De vader dient intussen ook stappen te zetten, om [minderjarige ] te laten zien dat hij betrouwbaar en vertrouwd is en kan aansluiten op wat [minderjarige ] nodig heeft. Het hof heeft er begrip voor dat de vader zich genoodzaakt heeft gevoeld de juridische weg te bewandelen om [minderjarige ] terug naar Nederland te krijgen. Nu het hof in deze uitspraak heeft beoordeeld wat op dit moment in het belang van [minderjarige ] is, hoopt het hof voor [minderjarige ] dat verdere procedures achterwege zullen blijven. Net als de raad verwacht het hof dat ruimte voor contactherstel kan ontstaan als de benodigde stappen door beide ouders - eventueel met behulp van hulpverlening (zoals systeemtherapie zodra [minderjarige ] daarvoor openstaat) - zijn gezet.

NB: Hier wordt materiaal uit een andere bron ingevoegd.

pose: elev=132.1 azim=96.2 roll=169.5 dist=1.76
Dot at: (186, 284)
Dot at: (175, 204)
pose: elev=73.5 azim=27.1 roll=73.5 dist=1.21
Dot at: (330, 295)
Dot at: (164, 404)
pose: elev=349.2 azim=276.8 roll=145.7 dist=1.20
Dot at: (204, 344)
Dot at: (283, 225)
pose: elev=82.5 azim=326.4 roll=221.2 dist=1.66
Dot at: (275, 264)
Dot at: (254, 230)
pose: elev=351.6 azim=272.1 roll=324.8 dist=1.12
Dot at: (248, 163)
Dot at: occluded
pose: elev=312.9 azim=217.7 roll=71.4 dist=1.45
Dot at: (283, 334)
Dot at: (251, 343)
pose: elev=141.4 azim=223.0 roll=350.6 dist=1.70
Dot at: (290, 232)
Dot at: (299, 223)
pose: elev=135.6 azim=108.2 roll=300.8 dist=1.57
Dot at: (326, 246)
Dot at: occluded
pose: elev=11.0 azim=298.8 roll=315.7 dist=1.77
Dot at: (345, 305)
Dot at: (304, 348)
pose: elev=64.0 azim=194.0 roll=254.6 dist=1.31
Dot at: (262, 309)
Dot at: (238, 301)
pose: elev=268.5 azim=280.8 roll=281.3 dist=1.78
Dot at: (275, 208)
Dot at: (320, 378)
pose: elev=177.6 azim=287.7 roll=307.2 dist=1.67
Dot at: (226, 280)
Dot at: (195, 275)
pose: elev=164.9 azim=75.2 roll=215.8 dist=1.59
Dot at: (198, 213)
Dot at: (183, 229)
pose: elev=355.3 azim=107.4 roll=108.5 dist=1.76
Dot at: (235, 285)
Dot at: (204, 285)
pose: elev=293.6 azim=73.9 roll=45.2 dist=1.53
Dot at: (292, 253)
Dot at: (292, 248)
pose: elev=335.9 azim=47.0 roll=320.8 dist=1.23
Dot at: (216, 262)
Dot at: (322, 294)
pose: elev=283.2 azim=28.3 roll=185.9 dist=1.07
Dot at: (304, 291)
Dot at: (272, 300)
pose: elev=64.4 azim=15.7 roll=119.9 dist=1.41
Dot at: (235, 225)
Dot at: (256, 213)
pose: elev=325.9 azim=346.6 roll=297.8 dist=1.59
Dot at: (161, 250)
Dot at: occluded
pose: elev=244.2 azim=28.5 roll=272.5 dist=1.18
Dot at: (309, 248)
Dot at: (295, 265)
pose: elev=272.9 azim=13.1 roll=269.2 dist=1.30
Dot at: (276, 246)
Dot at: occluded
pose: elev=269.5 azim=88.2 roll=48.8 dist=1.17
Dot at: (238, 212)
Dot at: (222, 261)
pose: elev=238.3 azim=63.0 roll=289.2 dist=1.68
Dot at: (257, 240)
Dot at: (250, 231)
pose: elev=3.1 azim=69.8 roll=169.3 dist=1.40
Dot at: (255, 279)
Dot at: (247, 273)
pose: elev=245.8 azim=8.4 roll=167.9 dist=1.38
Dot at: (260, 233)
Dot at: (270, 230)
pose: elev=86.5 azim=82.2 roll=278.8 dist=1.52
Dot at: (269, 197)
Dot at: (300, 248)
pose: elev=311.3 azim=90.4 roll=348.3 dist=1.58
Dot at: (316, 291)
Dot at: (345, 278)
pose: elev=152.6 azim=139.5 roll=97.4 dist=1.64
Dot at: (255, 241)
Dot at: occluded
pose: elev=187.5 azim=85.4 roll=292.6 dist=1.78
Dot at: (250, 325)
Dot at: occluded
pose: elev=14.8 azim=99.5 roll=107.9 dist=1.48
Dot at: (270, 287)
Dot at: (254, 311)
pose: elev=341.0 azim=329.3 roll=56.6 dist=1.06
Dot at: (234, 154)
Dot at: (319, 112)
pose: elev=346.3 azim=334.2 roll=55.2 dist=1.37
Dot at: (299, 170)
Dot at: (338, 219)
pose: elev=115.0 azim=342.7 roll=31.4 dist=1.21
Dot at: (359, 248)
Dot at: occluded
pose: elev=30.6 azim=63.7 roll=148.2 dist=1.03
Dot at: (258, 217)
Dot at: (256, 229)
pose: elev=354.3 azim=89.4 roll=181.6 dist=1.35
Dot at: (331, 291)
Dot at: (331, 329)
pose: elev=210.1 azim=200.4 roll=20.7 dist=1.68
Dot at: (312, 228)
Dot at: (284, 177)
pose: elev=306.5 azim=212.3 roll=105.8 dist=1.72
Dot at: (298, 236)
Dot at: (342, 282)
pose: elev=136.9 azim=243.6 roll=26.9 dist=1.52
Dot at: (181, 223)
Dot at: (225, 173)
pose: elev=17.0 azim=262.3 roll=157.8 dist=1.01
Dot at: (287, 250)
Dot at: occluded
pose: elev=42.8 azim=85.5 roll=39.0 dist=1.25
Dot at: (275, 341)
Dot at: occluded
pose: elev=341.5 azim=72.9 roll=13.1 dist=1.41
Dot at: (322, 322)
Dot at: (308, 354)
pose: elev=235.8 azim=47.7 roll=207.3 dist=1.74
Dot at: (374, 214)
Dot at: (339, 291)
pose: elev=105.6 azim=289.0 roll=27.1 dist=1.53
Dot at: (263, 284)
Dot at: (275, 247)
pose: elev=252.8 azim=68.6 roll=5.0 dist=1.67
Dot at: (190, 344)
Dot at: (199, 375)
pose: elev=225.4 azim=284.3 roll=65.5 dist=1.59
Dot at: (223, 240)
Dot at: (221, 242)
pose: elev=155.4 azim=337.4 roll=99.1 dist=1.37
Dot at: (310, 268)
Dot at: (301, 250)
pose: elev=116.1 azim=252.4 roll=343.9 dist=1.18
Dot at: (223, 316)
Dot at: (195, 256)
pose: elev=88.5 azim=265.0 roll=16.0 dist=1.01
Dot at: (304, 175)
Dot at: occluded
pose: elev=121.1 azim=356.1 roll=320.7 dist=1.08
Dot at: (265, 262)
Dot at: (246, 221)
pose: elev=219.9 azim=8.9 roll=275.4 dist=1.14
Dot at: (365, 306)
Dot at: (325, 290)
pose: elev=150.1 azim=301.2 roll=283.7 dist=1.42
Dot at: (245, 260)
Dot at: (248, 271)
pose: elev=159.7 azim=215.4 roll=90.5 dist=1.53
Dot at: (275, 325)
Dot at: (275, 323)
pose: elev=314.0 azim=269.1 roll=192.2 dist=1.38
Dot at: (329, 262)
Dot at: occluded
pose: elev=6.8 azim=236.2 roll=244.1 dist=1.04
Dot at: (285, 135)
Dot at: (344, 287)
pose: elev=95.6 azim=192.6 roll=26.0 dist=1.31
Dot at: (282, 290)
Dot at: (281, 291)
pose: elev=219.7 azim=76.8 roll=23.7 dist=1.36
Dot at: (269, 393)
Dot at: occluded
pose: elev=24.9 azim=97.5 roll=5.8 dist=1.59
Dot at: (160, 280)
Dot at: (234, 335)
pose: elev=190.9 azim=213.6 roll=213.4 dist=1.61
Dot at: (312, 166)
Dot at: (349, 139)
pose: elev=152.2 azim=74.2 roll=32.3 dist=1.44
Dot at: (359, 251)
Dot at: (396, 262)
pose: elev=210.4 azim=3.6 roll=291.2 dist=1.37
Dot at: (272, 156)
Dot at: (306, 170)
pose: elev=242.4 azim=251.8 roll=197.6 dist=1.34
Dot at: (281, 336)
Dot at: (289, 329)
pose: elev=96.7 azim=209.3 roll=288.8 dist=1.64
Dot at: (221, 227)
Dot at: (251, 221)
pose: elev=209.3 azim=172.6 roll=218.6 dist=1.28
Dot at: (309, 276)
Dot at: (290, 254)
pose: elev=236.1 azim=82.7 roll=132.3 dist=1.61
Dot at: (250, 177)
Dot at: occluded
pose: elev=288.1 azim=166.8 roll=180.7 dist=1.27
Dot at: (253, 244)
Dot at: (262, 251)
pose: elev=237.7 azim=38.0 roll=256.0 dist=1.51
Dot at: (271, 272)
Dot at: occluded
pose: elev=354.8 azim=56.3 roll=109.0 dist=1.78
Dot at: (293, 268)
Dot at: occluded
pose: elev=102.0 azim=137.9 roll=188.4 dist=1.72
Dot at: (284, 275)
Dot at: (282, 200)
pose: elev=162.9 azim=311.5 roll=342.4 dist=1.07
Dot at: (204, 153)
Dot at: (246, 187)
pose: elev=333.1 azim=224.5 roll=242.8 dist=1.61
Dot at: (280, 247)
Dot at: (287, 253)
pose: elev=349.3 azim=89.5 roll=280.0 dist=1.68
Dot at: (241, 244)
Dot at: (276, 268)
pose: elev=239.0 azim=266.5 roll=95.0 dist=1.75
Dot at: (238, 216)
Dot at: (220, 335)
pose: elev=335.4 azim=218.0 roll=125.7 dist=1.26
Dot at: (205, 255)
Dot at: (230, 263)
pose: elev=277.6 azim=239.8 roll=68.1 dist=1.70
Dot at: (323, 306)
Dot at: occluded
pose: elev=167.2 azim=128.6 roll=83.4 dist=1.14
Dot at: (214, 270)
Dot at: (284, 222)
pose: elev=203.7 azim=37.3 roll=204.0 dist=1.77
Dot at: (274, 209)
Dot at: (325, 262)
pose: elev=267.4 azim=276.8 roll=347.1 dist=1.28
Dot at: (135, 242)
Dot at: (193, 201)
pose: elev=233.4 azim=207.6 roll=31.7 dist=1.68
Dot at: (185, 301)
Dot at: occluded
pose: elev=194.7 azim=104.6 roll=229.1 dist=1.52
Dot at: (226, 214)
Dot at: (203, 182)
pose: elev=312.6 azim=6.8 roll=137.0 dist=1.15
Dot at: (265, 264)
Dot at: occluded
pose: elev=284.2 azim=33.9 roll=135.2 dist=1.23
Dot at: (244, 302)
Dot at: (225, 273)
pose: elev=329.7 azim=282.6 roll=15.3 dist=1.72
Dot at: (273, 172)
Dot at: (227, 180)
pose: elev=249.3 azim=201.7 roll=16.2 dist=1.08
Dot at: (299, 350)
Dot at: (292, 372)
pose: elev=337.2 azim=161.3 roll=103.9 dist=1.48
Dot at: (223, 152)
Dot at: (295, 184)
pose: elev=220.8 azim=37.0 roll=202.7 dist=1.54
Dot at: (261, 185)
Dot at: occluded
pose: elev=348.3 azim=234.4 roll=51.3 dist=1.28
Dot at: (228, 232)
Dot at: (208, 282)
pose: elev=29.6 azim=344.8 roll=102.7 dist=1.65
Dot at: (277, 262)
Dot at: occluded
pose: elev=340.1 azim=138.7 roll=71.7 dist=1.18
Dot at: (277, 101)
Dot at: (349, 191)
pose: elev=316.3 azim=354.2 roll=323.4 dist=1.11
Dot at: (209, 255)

De vader heeft tot slot nog aangevoerd dat door het alsnog verlenen van vervangende toestemming de moeder als het ware wordt beloond voor haar onrechtmatige handelen. Het hof acht het invoelbaar dat dit voor de vader onrechtvaardig voelt, maar dat laat onverlet dat het hof moet beoordelen wat het belang van [minderjarige ] op dit moment vergt. Zoals overwogen acht het hof het thans niet in het belang van [minderjarige ] om weer naar Nederland terug te moeten verhuizen.
5.1
Gelet op al het vorenstaande zal het hof dan ook de verzoeken van de vader afwijzen en de bestreden beschikking ten aanzien van de aan de moeder verleende vervangende toestemming om met [minderjarige ] te verhuizen naar Frankrijk, bekrachtigen.
Voorwaardelijke verzoeken
5.11
Voor het geval het hof het verzoek van de moeder tot het verlenen van vervangende toestemming voor verhuizing met [minderjarige ] naar Frankrijk alsnog zou afwijzen, heeft de vader verzocht hem met het eenhoofdig gezag te belasten en subsidiair de hoofdverblijfplaats van [minderjarige ] bij hem te bepalen en een ondertoezichtstelling over [minderjarige ] te bepalen voor de duur van één jaar. Nu het hof, zoals hiervoor overwogen, de beslissing van de rechtbank zal bekrachtigen, komt het hof aan deze verzoeken van de vader niet toe.
5.12
Dit alles leidt tot de volgende beslissing.

6.De beslissing

Het hof:
bekrachtigt de beschikking waarvan beroep,
wijst af het meer of anders in hoger beroep verzochte.
Deze beschikking is gegeven door mr. J.M. van Baardewijk, mr. M.J. Alt-van Endt en mr. M.E. Burger, in tegenwoordigheid van mr. M.S. de Boer als griffier en is op 22 juli 2025 in het openbaar uitgesproken door de voorzitter.